Christopher Kane has been making quite the name for himself recently – gone are the days of small capsule collections with online retailers like SSENSE and Net-A-Porter. Since partnering with the French luxury goods conglomerate Kering, he has already established his own flagship store. But his greatest selling point, and what helped launch his label, is his utter devotion to each season’s motifs. His entire collection rests upon one singular motif, whether it be classic horror icons or vaporware styled robotic heads. This season was no different.
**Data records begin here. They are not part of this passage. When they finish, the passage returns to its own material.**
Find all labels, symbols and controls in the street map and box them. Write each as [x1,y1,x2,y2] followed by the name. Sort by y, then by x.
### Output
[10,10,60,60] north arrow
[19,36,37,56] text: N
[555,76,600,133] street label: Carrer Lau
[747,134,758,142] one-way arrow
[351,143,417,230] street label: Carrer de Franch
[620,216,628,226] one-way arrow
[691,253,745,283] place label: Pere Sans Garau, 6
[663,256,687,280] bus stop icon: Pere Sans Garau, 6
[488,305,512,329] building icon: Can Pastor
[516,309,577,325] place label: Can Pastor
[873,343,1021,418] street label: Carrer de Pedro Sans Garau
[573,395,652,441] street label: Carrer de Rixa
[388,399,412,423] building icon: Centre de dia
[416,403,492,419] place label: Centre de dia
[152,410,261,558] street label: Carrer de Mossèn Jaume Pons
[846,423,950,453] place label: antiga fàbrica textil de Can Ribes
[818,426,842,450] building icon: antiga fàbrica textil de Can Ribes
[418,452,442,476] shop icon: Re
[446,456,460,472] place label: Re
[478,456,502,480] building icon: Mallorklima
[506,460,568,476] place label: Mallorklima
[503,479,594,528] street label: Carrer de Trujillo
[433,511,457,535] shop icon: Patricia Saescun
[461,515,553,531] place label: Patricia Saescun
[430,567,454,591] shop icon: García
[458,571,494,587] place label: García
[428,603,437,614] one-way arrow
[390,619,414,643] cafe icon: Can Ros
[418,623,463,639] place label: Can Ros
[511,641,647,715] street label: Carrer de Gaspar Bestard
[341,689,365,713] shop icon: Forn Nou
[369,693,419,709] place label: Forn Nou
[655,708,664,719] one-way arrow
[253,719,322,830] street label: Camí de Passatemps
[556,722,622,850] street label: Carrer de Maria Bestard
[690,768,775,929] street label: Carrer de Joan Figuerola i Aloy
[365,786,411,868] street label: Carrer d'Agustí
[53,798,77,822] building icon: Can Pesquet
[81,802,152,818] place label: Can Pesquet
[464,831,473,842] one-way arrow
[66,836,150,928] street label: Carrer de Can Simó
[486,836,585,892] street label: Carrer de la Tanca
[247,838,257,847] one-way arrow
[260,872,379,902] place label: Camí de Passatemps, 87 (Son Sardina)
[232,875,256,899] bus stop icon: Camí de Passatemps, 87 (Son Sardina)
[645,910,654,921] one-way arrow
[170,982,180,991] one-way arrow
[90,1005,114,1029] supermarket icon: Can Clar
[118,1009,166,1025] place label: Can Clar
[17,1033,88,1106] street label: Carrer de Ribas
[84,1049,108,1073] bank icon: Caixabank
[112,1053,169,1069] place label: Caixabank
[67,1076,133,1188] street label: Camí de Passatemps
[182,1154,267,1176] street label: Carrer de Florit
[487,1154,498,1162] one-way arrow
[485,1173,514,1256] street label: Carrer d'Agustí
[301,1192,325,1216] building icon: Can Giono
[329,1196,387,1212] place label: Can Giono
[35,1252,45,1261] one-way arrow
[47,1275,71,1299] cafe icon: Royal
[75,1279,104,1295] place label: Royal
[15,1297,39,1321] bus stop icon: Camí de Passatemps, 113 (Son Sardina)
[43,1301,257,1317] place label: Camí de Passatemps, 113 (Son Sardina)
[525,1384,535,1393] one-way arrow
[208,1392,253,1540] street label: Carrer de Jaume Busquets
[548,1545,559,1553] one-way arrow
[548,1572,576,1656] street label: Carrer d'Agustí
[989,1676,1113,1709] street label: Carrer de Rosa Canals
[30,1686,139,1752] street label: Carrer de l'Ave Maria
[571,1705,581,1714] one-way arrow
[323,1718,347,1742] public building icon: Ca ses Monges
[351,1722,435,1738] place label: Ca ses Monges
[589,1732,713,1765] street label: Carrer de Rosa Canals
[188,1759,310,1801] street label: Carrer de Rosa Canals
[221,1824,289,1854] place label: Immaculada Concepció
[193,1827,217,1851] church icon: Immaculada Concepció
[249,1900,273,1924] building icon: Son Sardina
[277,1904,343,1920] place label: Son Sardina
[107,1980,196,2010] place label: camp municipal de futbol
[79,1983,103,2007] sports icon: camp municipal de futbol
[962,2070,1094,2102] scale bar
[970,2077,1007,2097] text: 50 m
The initial looks were quite tame. Like many other designers, a large amount of inspiration came from the work we have seen by Raf Simons in his Dior collections. We also saw the use of a Jil Sander-esque suit in satin fabric with color blocked lapels paired with a fragmented floral pattern.
Kane slowly introduced the concept of overt romanticism with Victorian silhouettes that, while quite tame, allowed for a great segue to the sheer ruffled looks later on in the collection. The silhouettes become far looser at the sleeve, with flowing ruffles and exotic materials like snakeskin and shearling. Colors likewise become far more dominant, as he edged to pair a sheer almost nude color with rich royal blue stitches, forming the shape of naked bodies.
The show reached its climax to become one his more risqué collections to date. Anatomically correct applique bodies were placed over traditional satin mac jackets and flared evening dresses, giving off the impression of two lovers locked in a sexual embrace.
The final looks ended with the feet of the lace figures draping down the legs of the model, swaying with movement and emotion. While it may not be everyone’s fancy, this inherent risk taking is what makes these runway collections really shine.
Jonathan Saunders has always been a heavy hitter in the fashion world, having been drafted to work with fashion greats, like Alexander McQueen and Christian Lacroix of Emilio Pucci. He is also a graduate from the esteemed design school, Central Saint Martins. We see this background come to play in his newest collection, which played on the television identity of the British pop scene of the 60s.
Saunders, like most designers, was playing with vintage 60s and 70s motifs. But much like his menswear counterpart, Paul Smith, Saunders did so in a fresh and exciting way. His collection did not take itself as seriously as other fashion houses like Chanel or Saint Laurent Paris did in their vintage reproductions. He simply played on idealized patterns of the era.
His target was the stereotypical 60s aesthetic, with over the knee go-go boots and cat eye sunglasses. The glasses came in primary color tortoiseshell and were paired with flared arm day dresses in cloud band patterns.
The European grounding clearly came from the British racing heritage stripes, which were prevalent across the front and sides of day dresses, as well as the color renditions of classic British menswear patterns. The collection did seem far better suited for a Spring/Summer season, with very little addition of outerwear, which is likely the only flaw of the entire collection.
As far as under-appreciated designers go, David Koma might just top the list. While his techno dresses are available on major online retailers like Luisaviaroma, he seemed strongly absent from the London fashion buzz.
This season’s collection strayed far from some of the absurdities seen with other designers. Koma decided to keep his collection simple with an easy blush and black combination that really hit its mark. While the collection had little, if any, frills aside from solid colors and fishnet overlays, it shined with its pure and clean aesthetic.
The Victorian flared sleeves hit at the perfect position on the arm and the belting details worked well to supplement the plain space rampant throughout each look. While an addition of another pattern or textural element would have been nice, the collection still worked without the visual noise.